A dynamic analysis tool that uses an instrumented version of the Electron framework to audit cross-platform apps.

We have made existing instrumented versions of Electron available to download on Box.

Once downloaded, you can copy the resources of the app you wish to evaluate within Contents/Resources within instrumented Electron.

Run the app using the Puppeteer script provided under src/puppeteer-script.js. The script runs the app, opens and plugs in through a remote debugging port.

To instrument newer versions of Electron, we have added files that we instrument within the Electron framework under the src/build-scripts directory. Look for comments that include the string [inspectron] to locate modifications.

Electron provides extensive documentation on downloading and building specific versions of the framework using their build tools.

If you use Inspectron in your research, please cite our USENIX 2024 publication on the tool. You can use the following BibTeX.

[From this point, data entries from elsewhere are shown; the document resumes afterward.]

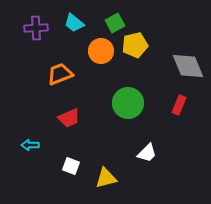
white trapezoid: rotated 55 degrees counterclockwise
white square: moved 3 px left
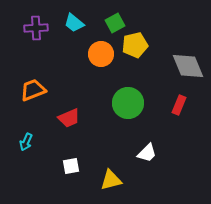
orange circle: moved 3 px down
orange trapezoid: moved 27 px left, 16 px down
cyan arrow: moved 4 px left, 3 px up; rotated 66 degrees counterclockwise
white square: rotated 30 degrees counterclockwise
yellow triangle: moved 5 px right, 2 px down
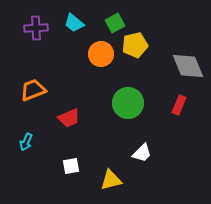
white trapezoid: moved 5 px left
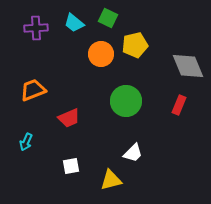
green square: moved 7 px left, 5 px up; rotated 36 degrees counterclockwise
green circle: moved 2 px left, 2 px up
white trapezoid: moved 9 px left
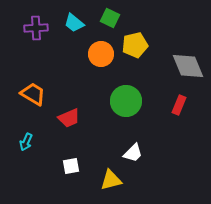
green square: moved 2 px right
orange trapezoid: moved 4 px down; rotated 52 degrees clockwise
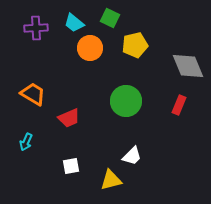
orange circle: moved 11 px left, 6 px up
white trapezoid: moved 1 px left, 3 px down
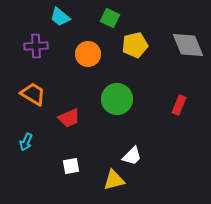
cyan trapezoid: moved 14 px left, 6 px up
purple cross: moved 18 px down
orange circle: moved 2 px left, 6 px down
gray diamond: moved 21 px up
green circle: moved 9 px left, 2 px up
yellow triangle: moved 3 px right
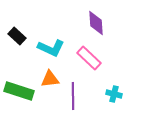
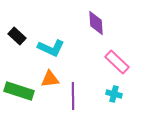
pink rectangle: moved 28 px right, 4 px down
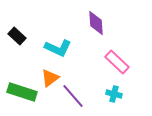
cyan L-shape: moved 7 px right
orange triangle: moved 1 px up; rotated 30 degrees counterclockwise
green rectangle: moved 3 px right, 1 px down
purple line: rotated 40 degrees counterclockwise
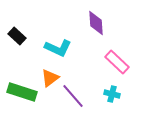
cyan cross: moved 2 px left
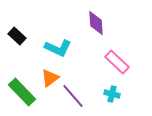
green rectangle: rotated 28 degrees clockwise
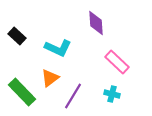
purple line: rotated 72 degrees clockwise
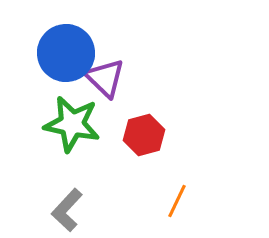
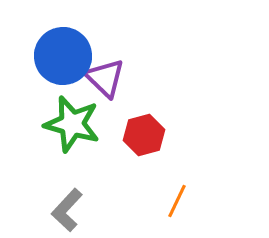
blue circle: moved 3 px left, 3 px down
green star: rotated 4 degrees clockwise
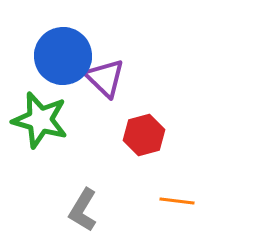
green star: moved 32 px left, 4 px up
orange line: rotated 72 degrees clockwise
gray L-shape: moved 16 px right; rotated 12 degrees counterclockwise
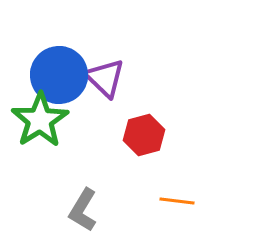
blue circle: moved 4 px left, 19 px down
green star: rotated 24 degrees clockwise
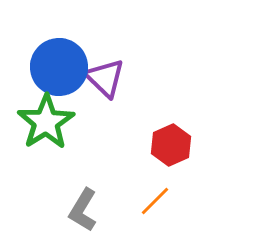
blue circle: moved 8 px up
green star: moved 6 px right, 2 px down
red hexagon: moved 27 px right, 10 px down; rotated 9 degrees counterclockwise
orange line: moved 22 px left; rotated 52 degrees counterclockwise
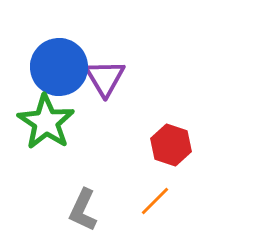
purple triangle: rotated 15 degrees clockwise
green star: rotated 6 degrees counterclockwise
red hexagon: rotated 18 degrees counterclockwise
gray L-shape: rotated 6 degrees counterclockwise
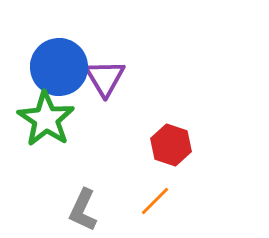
green star: moved 3 px up
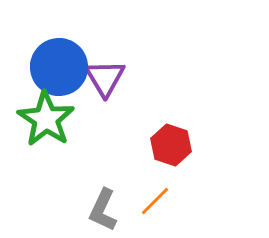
gray L-shape: moved 20 px right
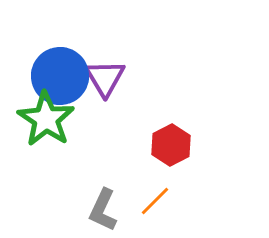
blue circle: moved 1 px right, 9 px down
red hexagon: rotated 15 degrees clockwise
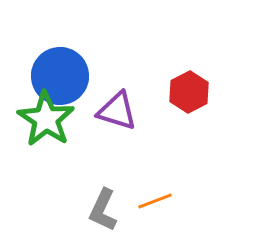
purple triangle: moved 12 px right, 33 px down; rotated 42 degrees counterclockwise
red hexagon: moved 18 px right, 53 px up
orange line: rotated 24 degrees clockwise
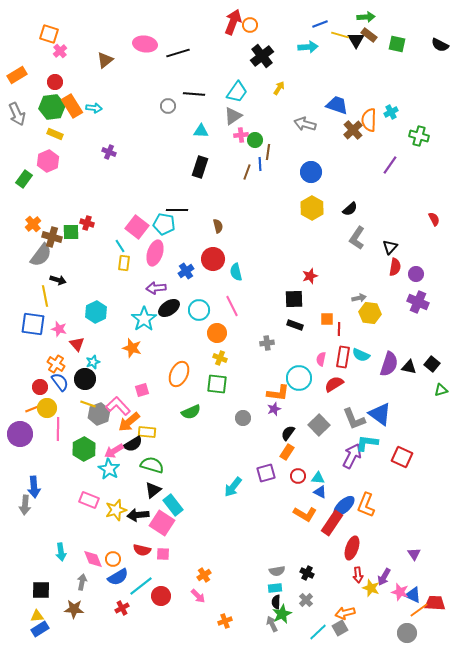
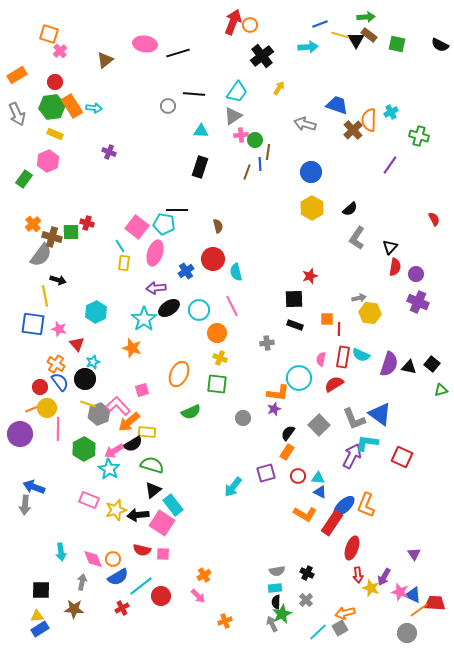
blue arrow at (34, 487): rotated 115 degrees clockwise
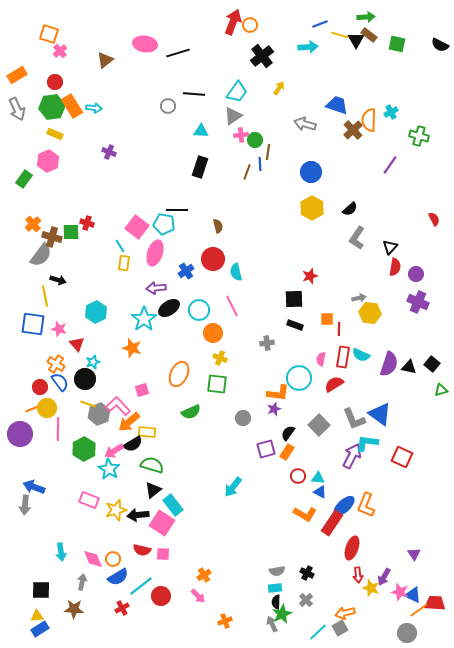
gray arrow at (17, 114): moved 5 px up
orange circle at (217, 333): moved 4 px left
purple square at (266, 473): moved 24 px up
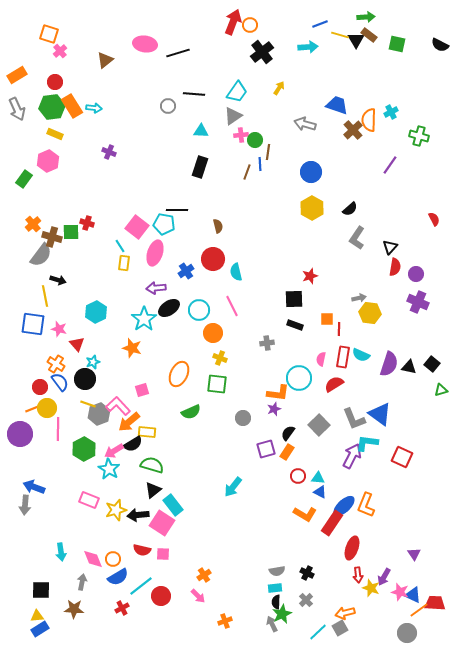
black cross at (262, 56): moved 4 px up
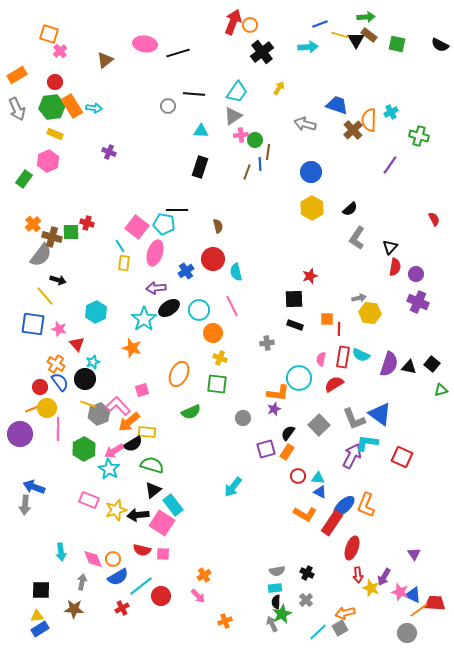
yellow line at (45, 296): rotated 30 degrees counterclockwise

@inproceedings{ali2024inspectron,
    author = {Ali, Mir Masood and Ghasemisharif, Mohammad and Kanich, Chris and Polakis, Jason},
    title = {Rise of {Inspectron}: {Automated} {Black-box} {Auditing} of {Cross-platform} {Electron} {Apps}},
    booktitle = {33rd USENIX Security Symposium  (USENIX Security 24)},
    address = {Philadelphia, PA},
    isbn = {978-1-939133-44-1},
    pages = {775--792},
    url = {https://www.usenix.org/conference/usenixsecurity24/presentation/ali},
    publisher = {USENIX Association},
    month = {aug},
    year = {2024}
}

Inspectron is licensed under GNU GPLv3.